If you have a loved one with a disability or an older parent who has recently moved to a care community, this term may be new for you. Care conferences are a routine event for all types of providers ranging from hospice to assisted living and nursing homes. They provide family and staff with an opportunity to discuss how the patient or resident’s needs are being managed and what new challenges they are experiencing.

Most care conferences are interdisciplinary which means the staff that attends will be from a variety of backgrounds ranging from nurses and physical therapists to social workers and life enrichment professionals. Depending upon the care setting, their physician may also be present.

These conferences provide the care team an opportunity to share what they see with one another and give the family a chance to ask questions and talk more about their concerns. The team will discuss the best options to pursue to resolve concerns and set goals and deadlines for implementing these new tactics.

Care conferences are a regulatory requirement for skilled nursing centers and, in some states, for assisted living communities. Unless the resident is in crisis, most care conferences are held on a quarterly basis, but families can request one at any time if they feel they need it.

Preparing For Your Conference

If you are a family member preparing for your first care conference, it is a good idea to prepare a list of questions to ask before the meeting. It might be difficult to do if you are unhappy with the care community, but try to go in to the conference with the belief that the staff wants to do whatever it takes to help provide the best possible care for your loved one.

Here are a few questions you can ask if you will be attending your first care conference:

1. Is your loved one participating in activities or social events that you aren’t aware of? If not, is there a way the community could integrate their hobbies and interests into their upcoming activities?

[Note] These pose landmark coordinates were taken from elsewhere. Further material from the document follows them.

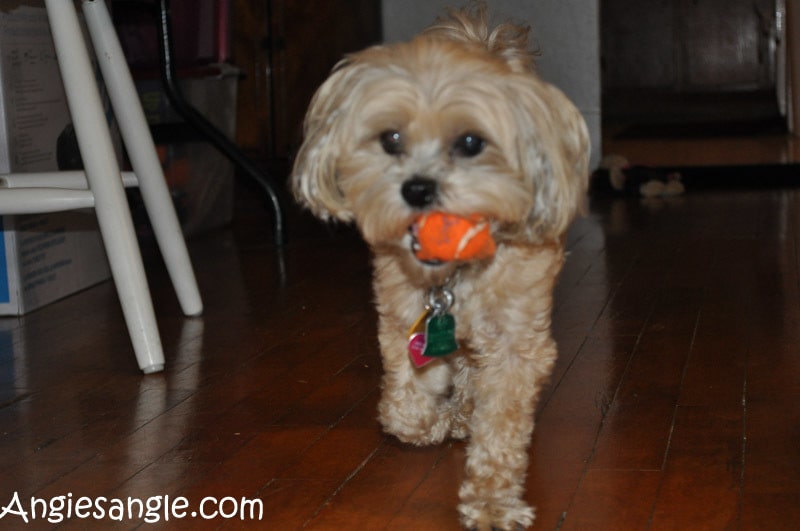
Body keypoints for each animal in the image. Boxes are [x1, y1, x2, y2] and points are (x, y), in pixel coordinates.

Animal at [290, 4, 592, 531]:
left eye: (471, 142)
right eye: (390, 138)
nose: (417, 189)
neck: (453, 276)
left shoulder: (516, 344)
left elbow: (501, 428)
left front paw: (492, 501)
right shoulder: (402, 319)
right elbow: (405, 406)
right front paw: (434, 421)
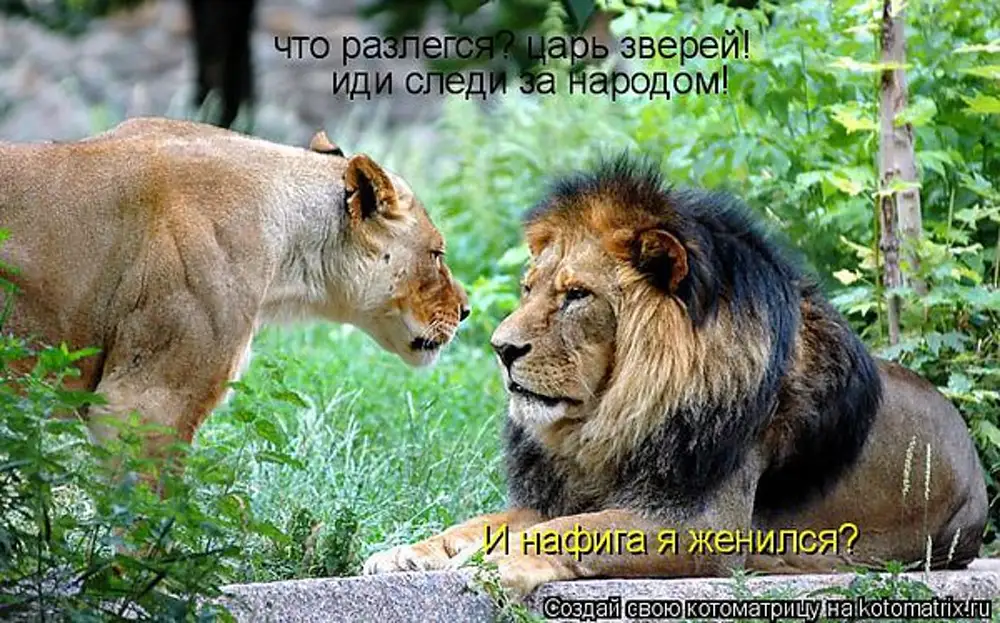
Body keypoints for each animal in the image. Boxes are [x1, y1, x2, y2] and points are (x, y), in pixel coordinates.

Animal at [362, 155, 988, 597]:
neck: (611, 415)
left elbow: (572, 531)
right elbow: (485, 521)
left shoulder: (703, 524)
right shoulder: (578, 490)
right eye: (528, 289)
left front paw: (494, 563)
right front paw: (410, 554)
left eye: (576, 295)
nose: (500, 348)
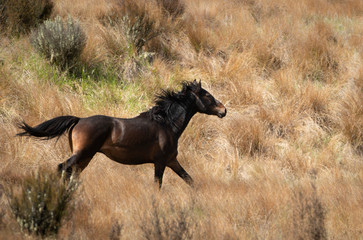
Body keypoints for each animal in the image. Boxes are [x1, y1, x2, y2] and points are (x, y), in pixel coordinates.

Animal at [17, 79, 228, 188]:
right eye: (207, 95)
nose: (223, 110)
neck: (167, 124)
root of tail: (79, 119)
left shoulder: (172, 161)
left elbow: (190, 181)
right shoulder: (160, 162)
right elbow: (158, 185)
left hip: (85, 157)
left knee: (71, 173)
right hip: (82, 154)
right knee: (62, 168)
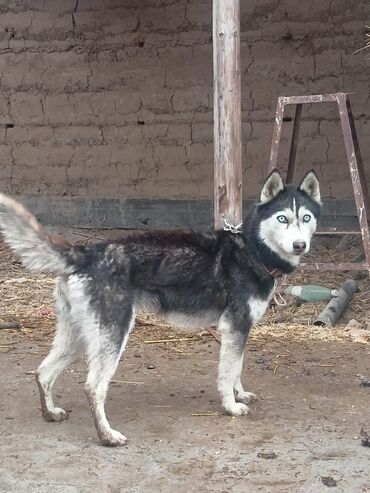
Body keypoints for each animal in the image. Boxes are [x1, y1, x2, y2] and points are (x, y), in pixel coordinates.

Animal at [0, 169, 320, 446]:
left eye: (306, 217)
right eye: (282, 218)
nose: (300, 245)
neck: (253, 250)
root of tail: (86, 252)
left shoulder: (238, 332)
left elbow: (237, 369)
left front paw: (239, 395)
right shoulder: (235, 327)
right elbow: (227, 373)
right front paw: (230, 406)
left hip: (78, 337)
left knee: (43, 372)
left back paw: (50, 413)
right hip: (112, 336)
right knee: (93, 388)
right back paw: (107, 436)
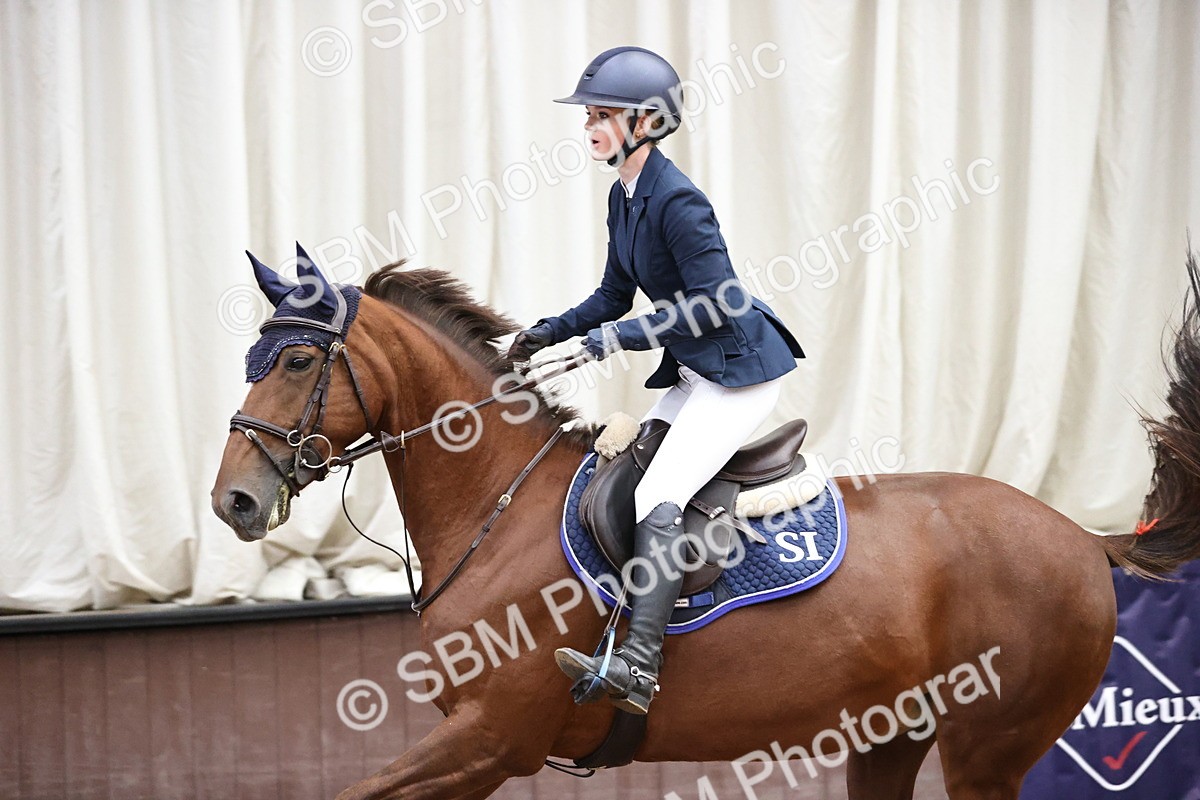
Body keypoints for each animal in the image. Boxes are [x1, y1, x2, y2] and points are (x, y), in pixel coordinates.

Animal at [212, 250, 1200, 800]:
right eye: (253, 355)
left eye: (295, 361)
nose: (235, 502)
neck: (496, 503)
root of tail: (1082, 536)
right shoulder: (475, 747)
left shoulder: (491, 739)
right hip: (891, 735)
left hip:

2. Are they eating and drinking enough? Have they been weighed to see if they have gained or lost weight?

3. Are there any special therapies or treatments that are being provided? Are there any new ones they could try?

4. How often does the physician visit? When was the last visit? What do the notes from them say about their condition?

5. Which staff members are their primary caregivers? What about overnight staff? Who has oversight for their care during the time you probably aren’t visiting them?

6. Is there anything they need that isn’t being provided?

Finally, be sure to bring your calendar to the meeting with you. Set the date for the next care conference with the staff before you leave. Having family consistently involved in a resident’s care is one of the most effective ways to ensure they receive the best quality of care.